* Directions
• 1. Using the court opinion below, explain in one to three sentences why the court affirms the dismissal of Evans but vacates the dismissal of Complastik on service grounds.
• 2. Answer these questions from the court opinion below:
(a) What does Quadrax Corporation make and distribute, and in which state is it a corporation?
(b) In what month and year was Complastik incorporated, and under which state's laws?
(c) On what two grounds did Evans move to dismiss the complaint?

* Passage for review
---+---

Although we affirm the dismissal as to Evans because he was not properly
served, we vacate the judgment as to Complastik.
	[¶2]  Dorf and Evans worked for Quadrax Corporation, a Rhode Island
corporation which manufactures and distributes thermoplastic composites. 
In 1997, the two men ceased working for Quadrax and met several times in
Massachusetts to discuss forming a company to compete with their former
employer.  In November of 1997, those negotiations resulted in an
agreement "to own and operate a business to manufacture fiber reinforced
thermoplastic composites."  Their agreement provided that Dorf and Evans
would form a Massachusetts corporation under the name Complastik, and, in
December of 1997, that company was incorporated pursuant to the laws of
Massachusetts.  Dorf was to be president and Evans vice-president and
secretary of Complastik, each owning 10,000 of the initial stock issuance of
	[¶3]  Shortly after the incorporation of Complastik, a dispute arose
between Dorf and Evans.  Dorf filed a complaint against both Complastik and
Evans, contending that Evans:  wrongfully dismissed Dorf as an officer of the
corporation; failed to issue stock to Dorf; and threatened Dorf with legal
action for alleged infringement of Complastik's patented method of
producing thermoplastic composites, a process which Dorf contends he co-
invented.  The complaint sought damages for breach of contract, wrongful
dissolution of a partnership, breach of fiduciary duty, conversion, and a
declaration of the parties' rights with respect to the patent.{1}  Evans filed a
motion to dismiss the complaint for insufficient service of process and lack
of personal jurisdiction.  Both parties submitted affidavits concerning
Evans's and Complastik's contacts with Maine.  The Superior Court granted
the motion to dismiss for insufficient service of process and lack of personal
jurisdiction.{2}  Because Dorf conceded and we conclude that service of
process on Evans was defective, we affirm the dismissal of Evans as a
defendant.  Complastik concedes, however, that it was properly served and
we therefore vacate its dismissal as a defendant based on insufficient service
of process.

---+---

* Data for analysis
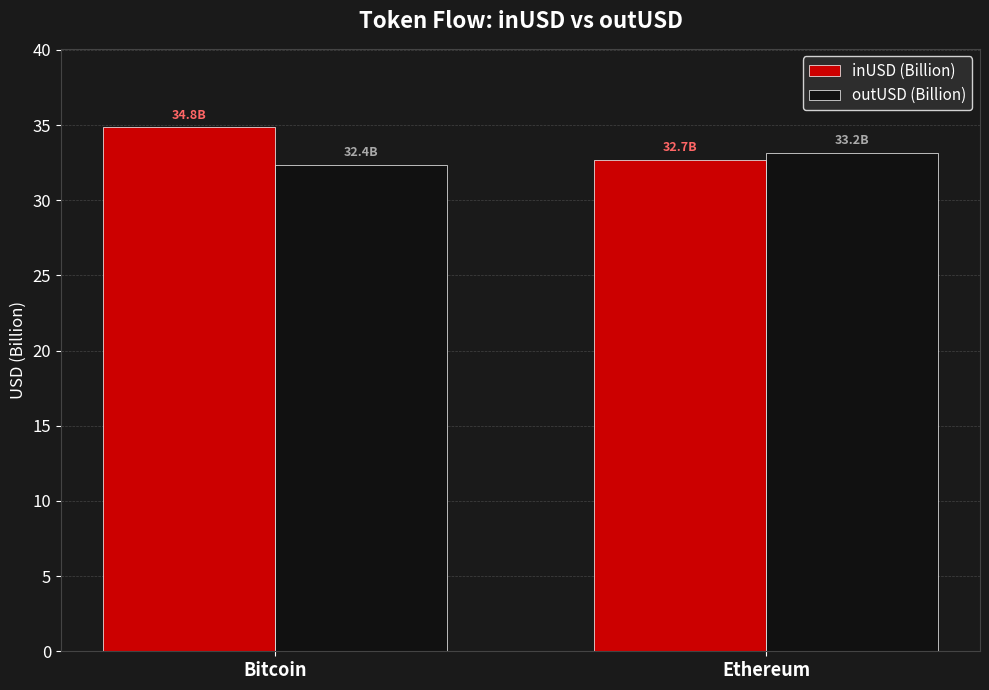

How many distinct data groups are displayed?

2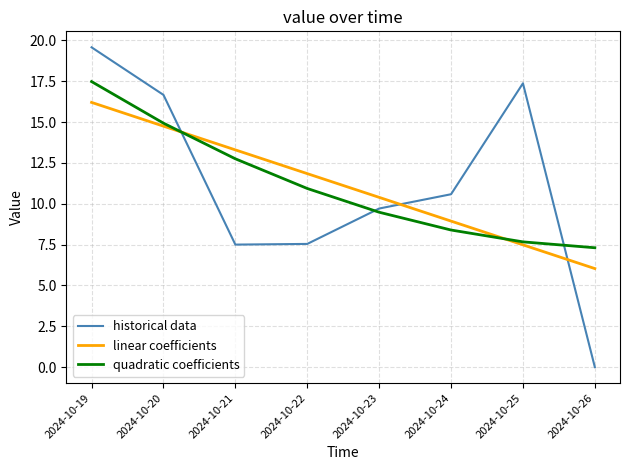

Rank the series by their maximum value, from lowest to highest.

linear coefficients, quadratic coefficients, historical data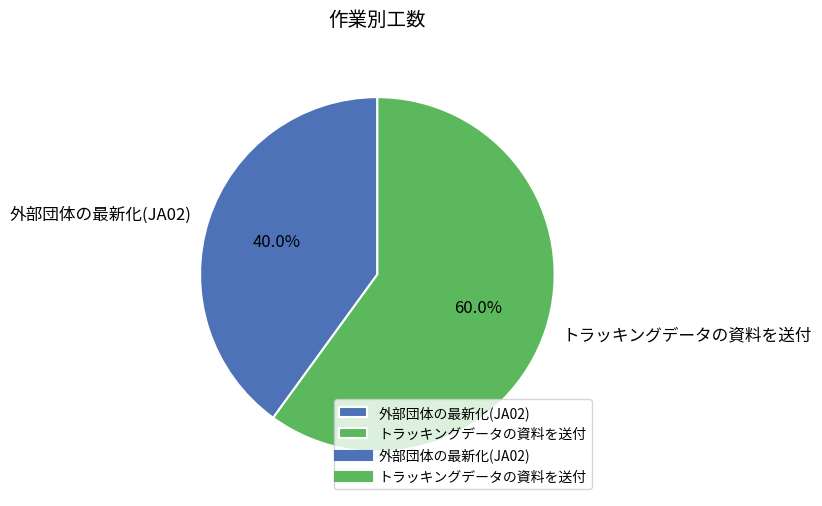

Is it true that トラッキングデータの資料を送付 is 60% of the pie?

True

---+---

* Solution set
• 1. The court affirms Evans's dismissal because Dorf conceded, and the court concluded, that service of process on Evans was defective. It vacates Complastik's dismissal for insufficient service because Complastik concedes that it was properly served.

• 2.
(a) Thermoplastic composites; Rhode Island.
(b) December 1997; Massachusetts.
(c) Insufficient service of process and lack of personal jurisdiction.